## WHAT IS REQUIRED
Rewrite the lines from the one with "directory: /var/unbound" through the one with "interface: 127.0.0.1", swapping "interface" for "listen" and leaving everything else unchanged.

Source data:
= = = = =
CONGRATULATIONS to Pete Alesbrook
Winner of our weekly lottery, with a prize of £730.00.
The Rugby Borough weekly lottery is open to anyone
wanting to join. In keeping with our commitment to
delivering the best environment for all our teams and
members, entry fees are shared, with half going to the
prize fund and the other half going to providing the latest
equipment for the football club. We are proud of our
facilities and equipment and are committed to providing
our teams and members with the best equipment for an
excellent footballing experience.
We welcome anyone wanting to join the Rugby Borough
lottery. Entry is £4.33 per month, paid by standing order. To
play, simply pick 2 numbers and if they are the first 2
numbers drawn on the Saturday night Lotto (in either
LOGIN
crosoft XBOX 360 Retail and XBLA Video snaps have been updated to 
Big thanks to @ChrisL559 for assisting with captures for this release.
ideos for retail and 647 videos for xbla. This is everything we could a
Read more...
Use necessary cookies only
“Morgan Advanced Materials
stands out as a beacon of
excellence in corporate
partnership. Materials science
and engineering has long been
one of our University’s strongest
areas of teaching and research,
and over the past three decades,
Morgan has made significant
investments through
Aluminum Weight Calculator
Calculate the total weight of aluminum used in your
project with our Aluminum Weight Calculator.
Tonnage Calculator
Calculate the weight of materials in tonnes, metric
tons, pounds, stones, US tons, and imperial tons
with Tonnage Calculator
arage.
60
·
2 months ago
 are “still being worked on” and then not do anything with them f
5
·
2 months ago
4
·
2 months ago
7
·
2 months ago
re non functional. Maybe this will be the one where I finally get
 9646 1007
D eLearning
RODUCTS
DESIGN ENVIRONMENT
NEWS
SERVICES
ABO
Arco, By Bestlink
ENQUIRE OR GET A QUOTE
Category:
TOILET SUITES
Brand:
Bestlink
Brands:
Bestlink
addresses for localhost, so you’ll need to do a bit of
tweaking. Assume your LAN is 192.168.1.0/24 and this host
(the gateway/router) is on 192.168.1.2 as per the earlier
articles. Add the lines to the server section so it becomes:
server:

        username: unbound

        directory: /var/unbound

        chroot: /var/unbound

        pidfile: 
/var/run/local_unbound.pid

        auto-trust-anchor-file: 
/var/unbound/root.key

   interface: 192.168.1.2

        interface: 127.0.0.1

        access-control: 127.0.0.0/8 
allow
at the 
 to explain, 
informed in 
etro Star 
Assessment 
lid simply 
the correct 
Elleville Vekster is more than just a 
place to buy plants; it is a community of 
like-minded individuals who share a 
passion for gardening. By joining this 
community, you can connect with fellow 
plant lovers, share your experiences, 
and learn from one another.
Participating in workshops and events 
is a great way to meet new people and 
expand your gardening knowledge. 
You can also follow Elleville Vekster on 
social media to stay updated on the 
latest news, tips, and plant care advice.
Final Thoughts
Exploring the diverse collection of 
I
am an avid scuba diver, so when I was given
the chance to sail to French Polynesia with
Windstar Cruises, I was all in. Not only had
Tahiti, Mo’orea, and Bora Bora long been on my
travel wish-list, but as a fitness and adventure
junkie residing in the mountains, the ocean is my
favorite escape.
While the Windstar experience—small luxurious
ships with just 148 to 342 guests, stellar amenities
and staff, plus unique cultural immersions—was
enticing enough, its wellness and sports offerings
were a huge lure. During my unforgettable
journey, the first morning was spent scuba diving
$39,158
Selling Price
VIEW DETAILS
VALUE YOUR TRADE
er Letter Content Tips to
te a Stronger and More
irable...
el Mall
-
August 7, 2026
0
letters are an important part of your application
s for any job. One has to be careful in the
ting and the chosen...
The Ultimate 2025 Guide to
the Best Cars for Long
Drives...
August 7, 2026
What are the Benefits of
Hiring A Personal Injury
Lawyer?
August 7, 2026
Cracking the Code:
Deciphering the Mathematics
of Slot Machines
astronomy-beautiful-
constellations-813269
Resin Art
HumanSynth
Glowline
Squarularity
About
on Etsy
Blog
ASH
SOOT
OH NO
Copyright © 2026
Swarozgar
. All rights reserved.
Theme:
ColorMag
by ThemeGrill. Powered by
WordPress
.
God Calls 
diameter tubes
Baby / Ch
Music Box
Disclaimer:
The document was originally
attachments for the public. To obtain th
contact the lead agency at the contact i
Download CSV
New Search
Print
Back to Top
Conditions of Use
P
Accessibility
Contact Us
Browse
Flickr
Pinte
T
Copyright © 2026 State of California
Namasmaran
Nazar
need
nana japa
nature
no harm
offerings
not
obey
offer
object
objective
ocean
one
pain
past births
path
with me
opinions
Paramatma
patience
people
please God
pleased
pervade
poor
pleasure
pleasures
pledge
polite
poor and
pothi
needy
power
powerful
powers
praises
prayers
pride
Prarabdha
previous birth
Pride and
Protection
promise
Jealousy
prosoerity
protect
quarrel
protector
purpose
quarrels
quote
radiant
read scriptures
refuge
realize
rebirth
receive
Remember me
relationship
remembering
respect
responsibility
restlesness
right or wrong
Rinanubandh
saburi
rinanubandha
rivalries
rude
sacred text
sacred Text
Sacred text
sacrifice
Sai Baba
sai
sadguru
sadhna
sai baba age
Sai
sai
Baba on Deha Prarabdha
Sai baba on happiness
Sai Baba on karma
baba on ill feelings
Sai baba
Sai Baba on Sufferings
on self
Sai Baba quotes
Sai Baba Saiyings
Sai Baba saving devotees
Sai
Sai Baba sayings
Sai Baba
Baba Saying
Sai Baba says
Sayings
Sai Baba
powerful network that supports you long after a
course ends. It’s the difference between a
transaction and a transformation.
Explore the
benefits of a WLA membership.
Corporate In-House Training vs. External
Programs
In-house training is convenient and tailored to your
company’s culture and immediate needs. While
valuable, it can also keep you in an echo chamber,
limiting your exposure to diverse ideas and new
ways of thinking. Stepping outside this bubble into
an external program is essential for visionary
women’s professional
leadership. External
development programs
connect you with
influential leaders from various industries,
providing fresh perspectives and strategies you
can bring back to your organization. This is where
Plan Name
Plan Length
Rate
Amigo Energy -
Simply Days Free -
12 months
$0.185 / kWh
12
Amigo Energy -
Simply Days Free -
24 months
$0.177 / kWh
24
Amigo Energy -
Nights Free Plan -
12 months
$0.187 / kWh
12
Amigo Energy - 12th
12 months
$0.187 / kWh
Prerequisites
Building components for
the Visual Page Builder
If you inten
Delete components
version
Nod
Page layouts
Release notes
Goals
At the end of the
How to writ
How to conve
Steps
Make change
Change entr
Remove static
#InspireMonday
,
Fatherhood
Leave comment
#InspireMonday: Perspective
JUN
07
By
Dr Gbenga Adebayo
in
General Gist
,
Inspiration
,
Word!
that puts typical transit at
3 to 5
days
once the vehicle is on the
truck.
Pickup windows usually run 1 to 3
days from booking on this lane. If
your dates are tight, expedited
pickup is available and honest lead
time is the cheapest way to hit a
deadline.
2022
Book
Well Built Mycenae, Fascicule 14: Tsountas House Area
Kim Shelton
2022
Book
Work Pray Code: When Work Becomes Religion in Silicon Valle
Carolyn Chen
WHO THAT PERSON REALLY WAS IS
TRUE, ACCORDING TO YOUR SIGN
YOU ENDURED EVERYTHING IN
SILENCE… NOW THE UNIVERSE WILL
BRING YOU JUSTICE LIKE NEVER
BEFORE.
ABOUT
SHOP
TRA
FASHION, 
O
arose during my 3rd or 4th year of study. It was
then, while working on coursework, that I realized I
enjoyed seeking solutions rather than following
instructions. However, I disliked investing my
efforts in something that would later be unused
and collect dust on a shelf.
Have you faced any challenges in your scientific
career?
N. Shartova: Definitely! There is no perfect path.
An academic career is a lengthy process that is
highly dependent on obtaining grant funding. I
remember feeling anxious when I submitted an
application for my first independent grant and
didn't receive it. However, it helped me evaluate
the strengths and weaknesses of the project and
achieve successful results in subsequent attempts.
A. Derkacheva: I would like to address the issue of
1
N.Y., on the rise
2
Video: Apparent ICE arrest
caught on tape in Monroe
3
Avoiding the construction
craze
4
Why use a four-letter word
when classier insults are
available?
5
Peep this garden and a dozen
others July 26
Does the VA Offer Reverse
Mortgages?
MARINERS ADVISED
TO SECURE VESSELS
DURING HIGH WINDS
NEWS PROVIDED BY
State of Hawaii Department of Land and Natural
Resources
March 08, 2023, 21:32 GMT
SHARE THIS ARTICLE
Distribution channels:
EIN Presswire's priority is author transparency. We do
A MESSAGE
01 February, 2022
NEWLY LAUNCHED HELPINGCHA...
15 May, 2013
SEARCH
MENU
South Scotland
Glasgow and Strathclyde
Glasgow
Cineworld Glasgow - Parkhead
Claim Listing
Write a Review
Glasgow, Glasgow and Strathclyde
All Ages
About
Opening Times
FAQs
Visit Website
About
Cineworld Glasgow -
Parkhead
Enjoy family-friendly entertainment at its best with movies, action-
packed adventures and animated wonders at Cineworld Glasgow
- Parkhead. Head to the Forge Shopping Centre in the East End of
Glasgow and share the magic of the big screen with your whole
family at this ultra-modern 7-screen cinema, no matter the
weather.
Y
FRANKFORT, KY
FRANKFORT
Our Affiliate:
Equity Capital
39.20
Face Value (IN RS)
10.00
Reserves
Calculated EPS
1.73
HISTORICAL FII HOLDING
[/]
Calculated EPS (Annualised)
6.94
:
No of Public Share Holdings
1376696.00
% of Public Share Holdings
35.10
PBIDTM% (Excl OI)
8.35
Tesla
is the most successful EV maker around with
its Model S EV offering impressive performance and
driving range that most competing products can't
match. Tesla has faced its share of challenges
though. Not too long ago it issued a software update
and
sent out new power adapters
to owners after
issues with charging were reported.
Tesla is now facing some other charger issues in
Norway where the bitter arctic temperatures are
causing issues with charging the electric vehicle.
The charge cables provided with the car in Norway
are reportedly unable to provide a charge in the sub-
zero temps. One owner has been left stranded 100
= = = = =
## SOLUTION TO THIS TASK
        directory: /var/unbound

        chroot: /var/unbound

        pidfile: 
/var/run/local_unbound.pid

        auto-trust-anchor-file: 
/var/unbound/root.key

   listen: 192.168.1.2

        listen: 127.0.0.1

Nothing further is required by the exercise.